--- START ---

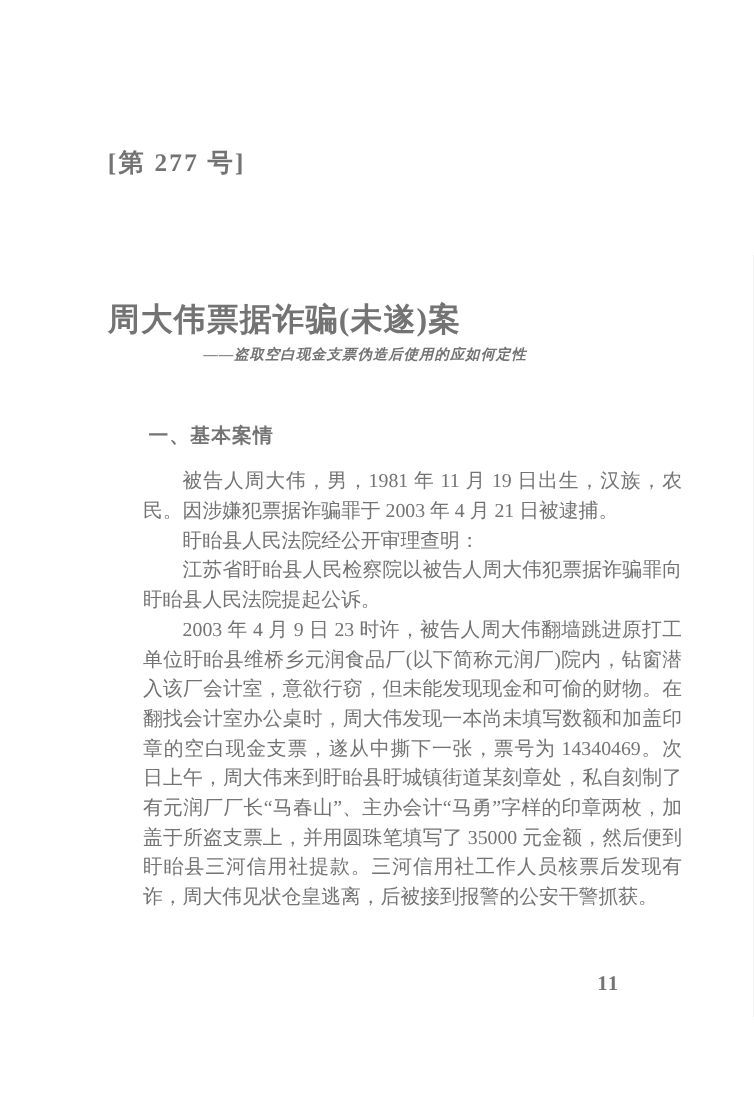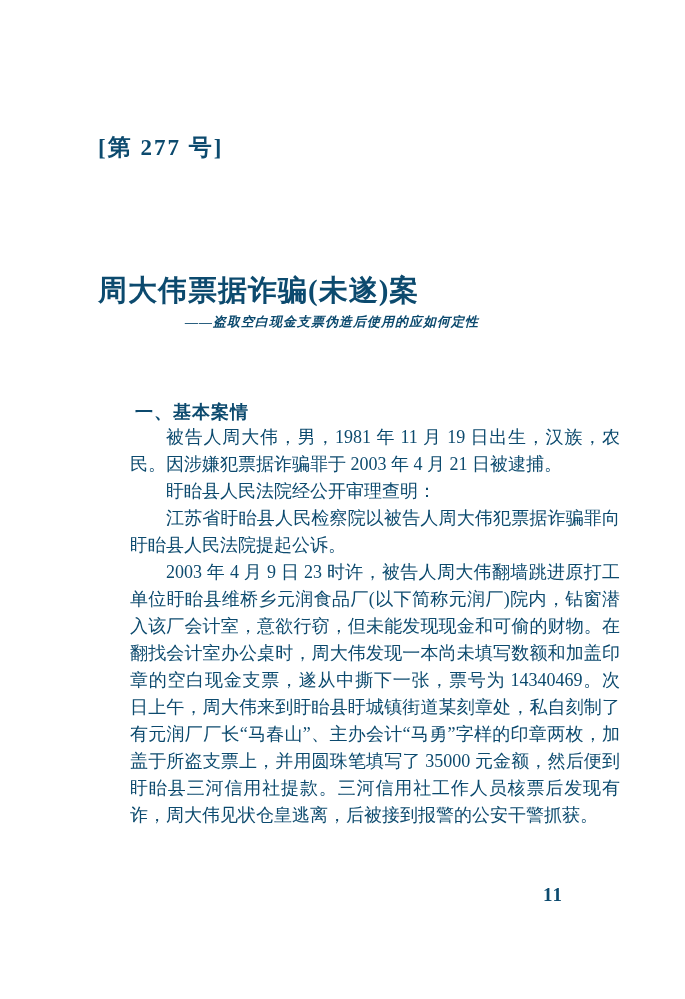"[第 277 号]" .page { color: #0c4a6e -> #737373 }
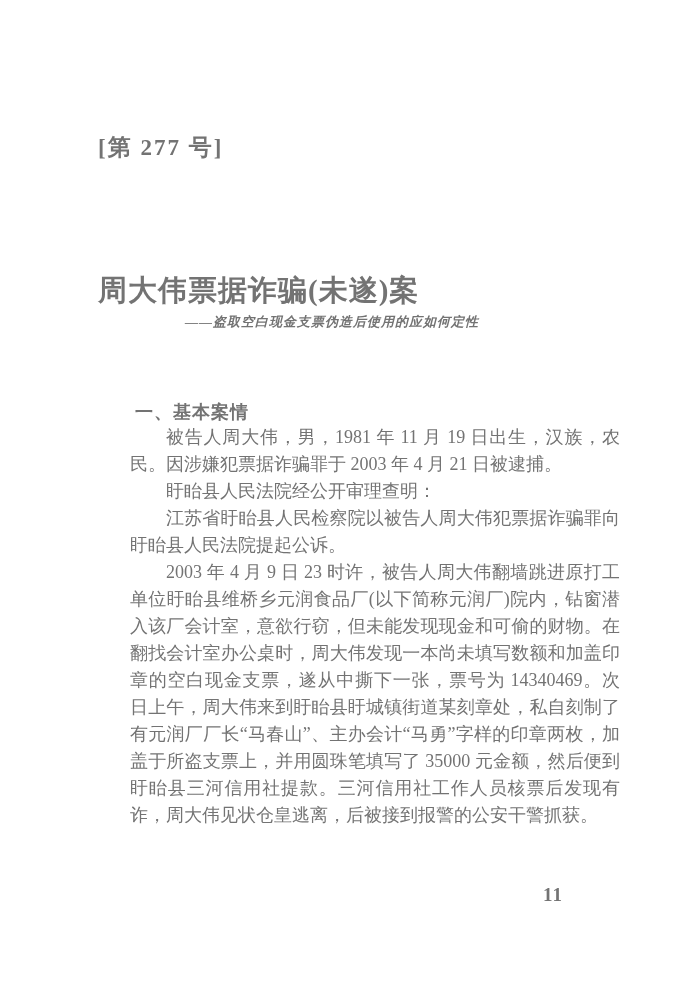"一、基本案情" .section-heading { top: 400px -> 384px }
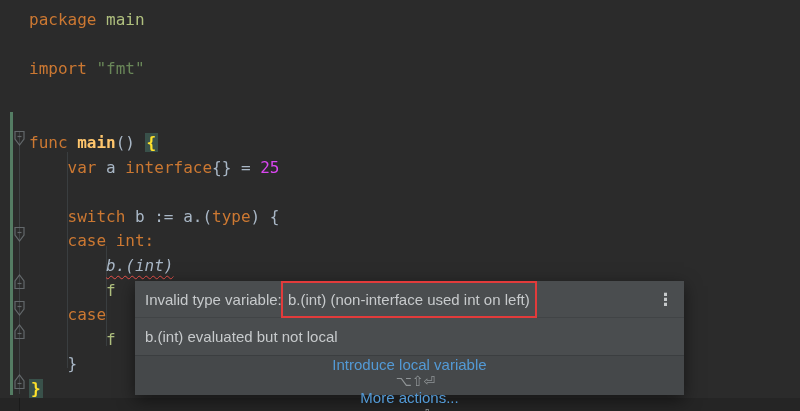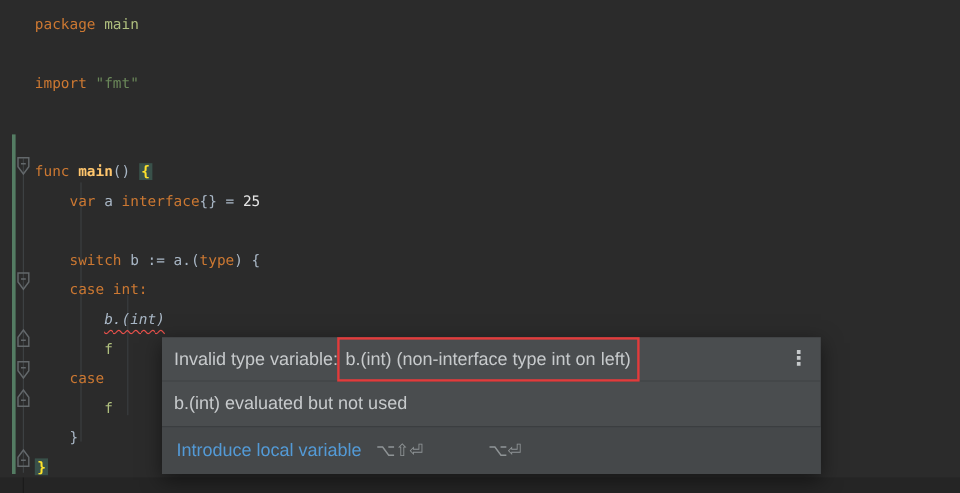"package main" .code-area { font-size: 12px -> 16px }
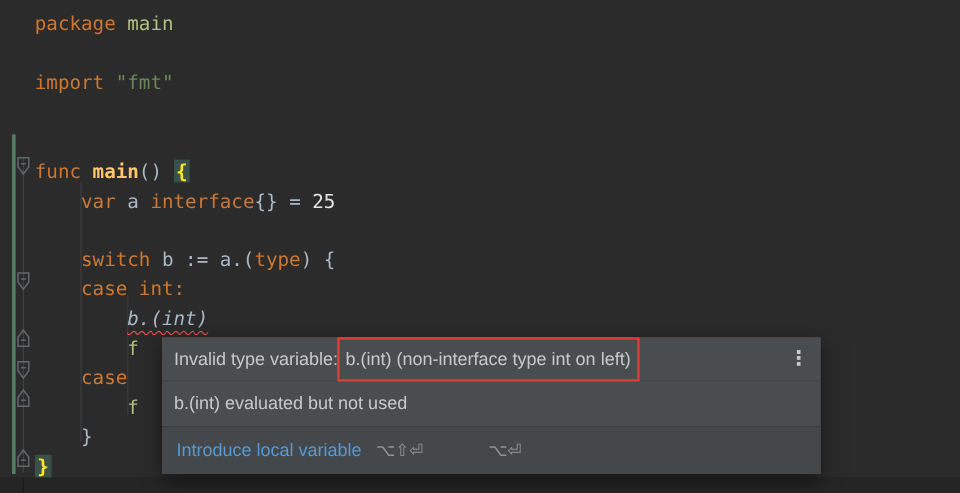"25" .tk-num { color: #e5e5e5 -> #d946ef }
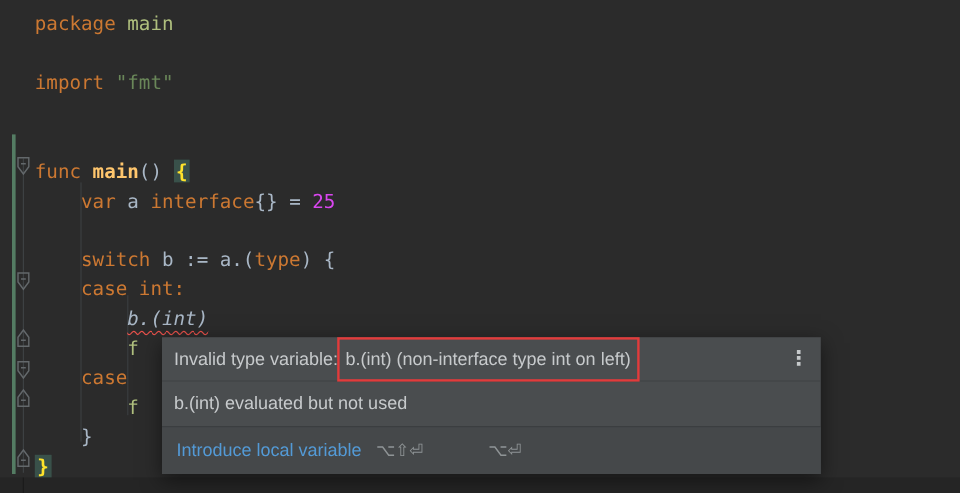"b.(int) (non-interface type int on" span.red-annotation { text: type -> used }
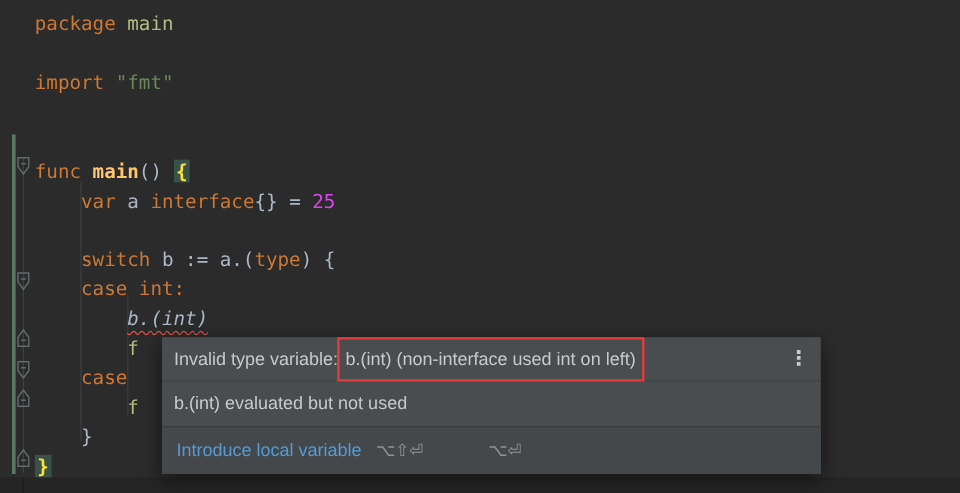"b.(int) evaluated but not used" span { text: used -> local }
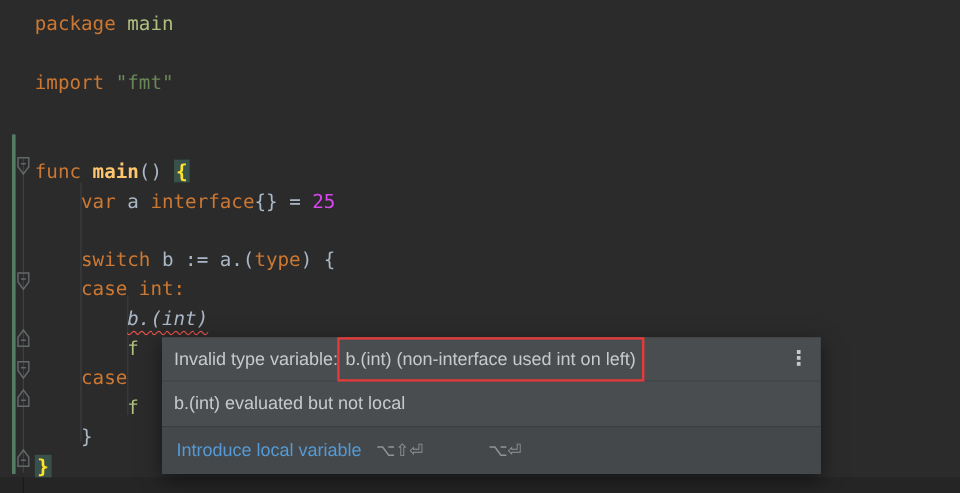"Introduce local variable" .tt-actions { flex-direction: none -> column }
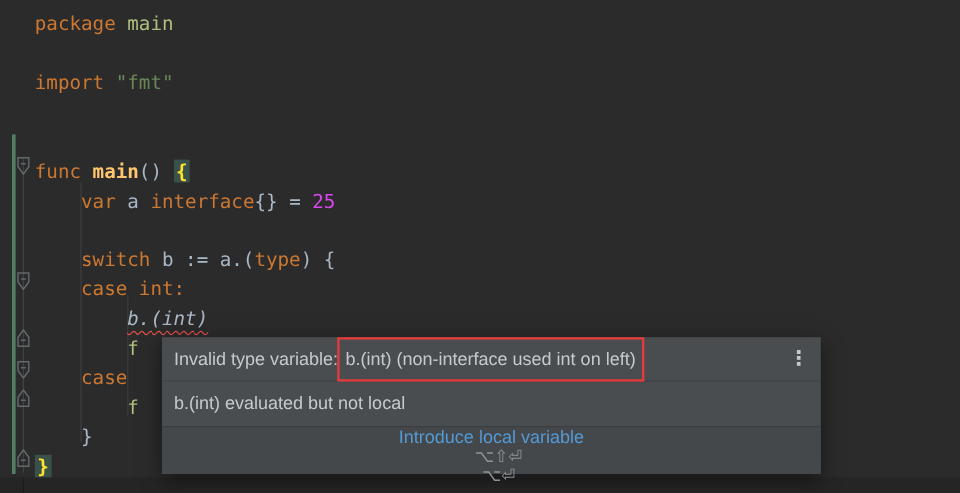"More actions..." span.tt-link { html: none -> <span>More actions...</span> }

--- END ---

* Problem description *
All records should be output exactly, with the pictures left out.

* Result for this exercise *
"[第 277 号]" .page { color: #0c4a6e -> #737373 }
"一、基本案情" .section-heading { top: 400px -> 384px }
"package main" .code-area { font-size: 12px -> 16px }
"25" .tk-num { color: #e5e5e5 -> #d946ef }
"b.(int) (non-interface type int on" span.red-annotation { text: type -> used }
"b.(int) evaluated but not used" span { text: used -> local }
"Introduce local variable" .tt-actions { flex-direction: none -> column }
"More actions..." span.tt-link { html: none -> <span>More actions...</span> }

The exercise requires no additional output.